__SELECTED TEXT__:
We plotted \(\log_{10}\)(rank) versus \(\log_{10}\)(count) for 2,000 randomly sampled terms from each ontology. Terms were color-coded according to annotation status: red for terms with no annotations, green for terms correctly linked to their ontology ID, and blue for terms incorrectly linked. To reduce overplotting in the densely packed long tail of the distribution, jitter was applied to the marker positions. The resulting plots are shown for HPO (Fig. 7) and GO (Fig. 8). Since there is increasing evidence that LLMs struggle to retrieve information from the long tail of frequency distributions [21], [22], we specifically constructed these Zipf plots to evaluate the performance of GPT-4o and LLaMA 3.1 405B on the long tails of the HPO and GO ontologies.

Assessment of Feature Importance by Univariate Analysis. We evaluated the predictive value of nine candidate features in determining whether a large language model (LLM) would successfully normalize an ontology term to its correct identifier. For each feature, we calculated the mean z-score separately for correctly linked and incorrectly linked terms (Figs. 1 and 2). Statistical significance was assessed using independent-sample t-tests, and effect sizes were estimated with Cohen’s d. Figures display the difference between the mean z-scores for correctly and incorrectly linked terms, with features ranked by the absolute magnitude of d and grouped by direction to indicate whether they were positively or negatively associated with linking success.

Assessment of Feature Importance by Logistic Regression. We fitted separate logistic regression models for the HPO and GO-CC ontologies using nine standardized predictors to estimate the probability of successful term-to-identifier linking. Models were trained and evaluated for both GPT-4o and LLaMA 3.1 405B using the statsmodels library, with predictors standardized via StandardScaler (mean = 0, SD = 1). Feature importance was assessed by the magnitude and direction of standardized regression coefficients (Figs. 3 and 4). To validate these coefficients, we computed SHAP values and confirmed consistent magnitude and direction (data not shown). Model performance was evaluated using accuracy, precision, recall, F1 score, McFadden’s \(R^2\), and Tjur’s \(R^2\) (Table 4).

Table 3: Cellular Component Hierarchy of Gene Ontology (GO-CC) compared to Human Phenotype Ontology (HPO)

__ENTRIES PROVIDED__:

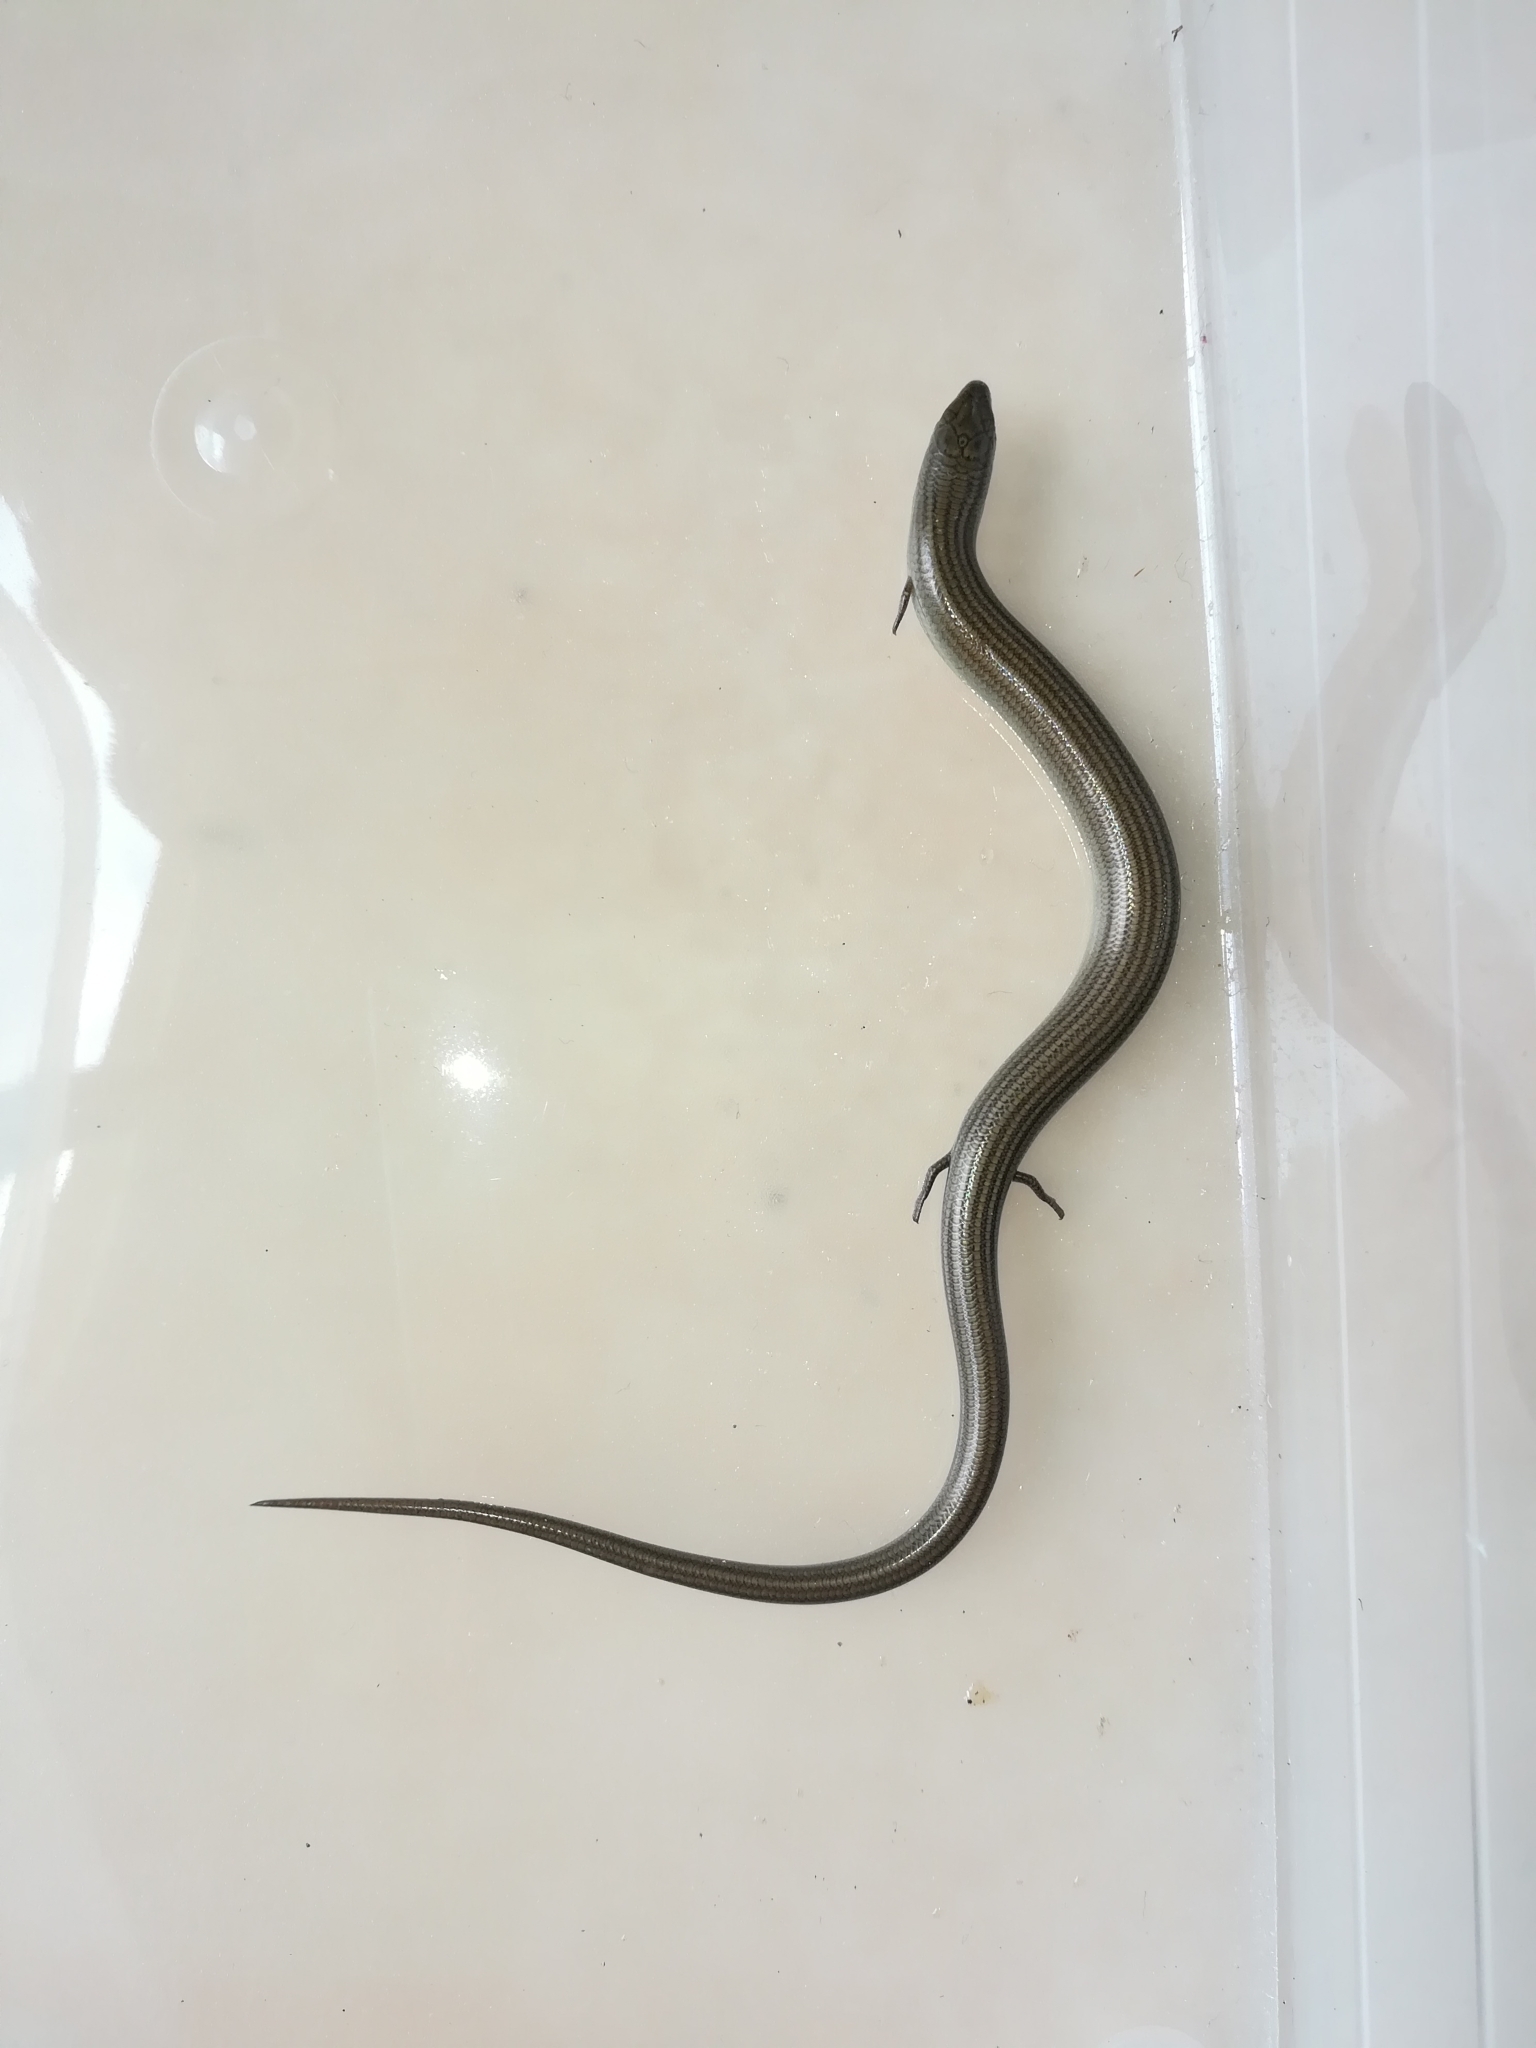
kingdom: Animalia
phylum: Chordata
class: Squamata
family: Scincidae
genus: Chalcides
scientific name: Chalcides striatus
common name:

__EXERCISE INSTRUCTIONS__:
1. In the passage on ontology term linking, how many terms were randomly sampled from each ontology for the Zipf plots?
2. Carry on with the passage on ontology term linking, writing on from its final line.
The items have no role in this work.

__RESULTS OF THE EXERCISE__:
1. 2,000 terms.

2.
Metric Type GO-CC HPO
Concepts count 4,023 18,988
Accuracy (LLaMa 3.1 405B) % 16.7 9.3
Accuracy (GPT-4o) % 17.8 8.8
Unigram Terms % 5.6 7.3
Leading 000 Identifiers % 15.9 34.0
Unused Identifiers % 54.4 40.4
Terms that are a Leaf % 78.8 69.3
Hierarchy Depth mean 4.0 6.9
Identifier Count in PMC mean 9.9 1.1
Term Count in PMC mean 3,962 30,903
Length of term mean 26.8 32.6
Annotations per Term mean 209.4 14.1
Identifier Entropy mean 2.8 2.7

Accuracy = percentage of ontology terms correctly linked to their identifiers.

Unigram Terms = percentage of single-word terms in the ontology.

For other definitions, see Table  .

3 Results↩︎

Although the Human Phenotype Ontology (HPO) and the Gene Ontology – Cellular Component (GO-CC) share a foundational design philosophy grounded in OBO principles [23], they differ substantially in structure, scale, and usage patterns (Table 3). GO-CC contains fewer total concepts, a shallower hierarchy, a higher proportion of leaf nodes, and significantly more annotations per term—reflecting its emphasis on protein localization. In contrast, HPO exhibits a deeper structure, longer average term length, and a greater prevalence of identifier formatting artifacts such as the Leading 000 prefix.

A shared property of both ontologies is the large proportion of unused terms: over 50% in GO-CC and over 40% in HPO, highlighting sparsely annotated regions we refer to as ontology deserts. These are terms that have never been used in practice—either to annotate a disease (HPO) or a protein (GO)—and may be underrepresented in LLM training corpora.

These structural and usage differences likely contribute to the disparity in raw linking accuracy across ontologies. For both LLMs evaluated—LLaMa 3.1 405B and GPT-4o—GO-CC accuracy was approximately double that of HPO. Specifically, LLaMa 3.1 achieved 16.7% accuracy on GO-CC and 9.3% on HPO, while GPT-4o reached 17.8% on GO-CC and 8.8% on HPO. This pattern likely reflects the much greater prevalence of GO term–identifier pairs in biomedical literature and protein annotation databases: on average, a GO-CC term is associated with 209.4 protein annotations, compared to just 14.1 disease annotations per HPO term (Table 3). Greater training-time exposure increases the likelihood that a model will successfully learn and apply the correct term–ID mapping.

We began by evaluating each predictive feature independently to assess its association with successful linking (Figs. 1 and 2). Across both ontologies and models, familiarity signals—particularly PMC Identifiers and Annotation Count—were strongly and positively associated with linking accuracy. Conversely, the absence of annotations (No Annotations) emerged as a robust negative predictor, underscoring the importance of representation in curated datasets.

Figure 3: Standardized logistic regression coefficients for model to predict successful linking of HPO terms to their identifiers for LLaMa 3.1 405B and GPT-4o. Both models showed a similar pattern with Annotation Count and Leading 000 as the largest positive coefficients and No Annotations as the largest negative coefficient in the models.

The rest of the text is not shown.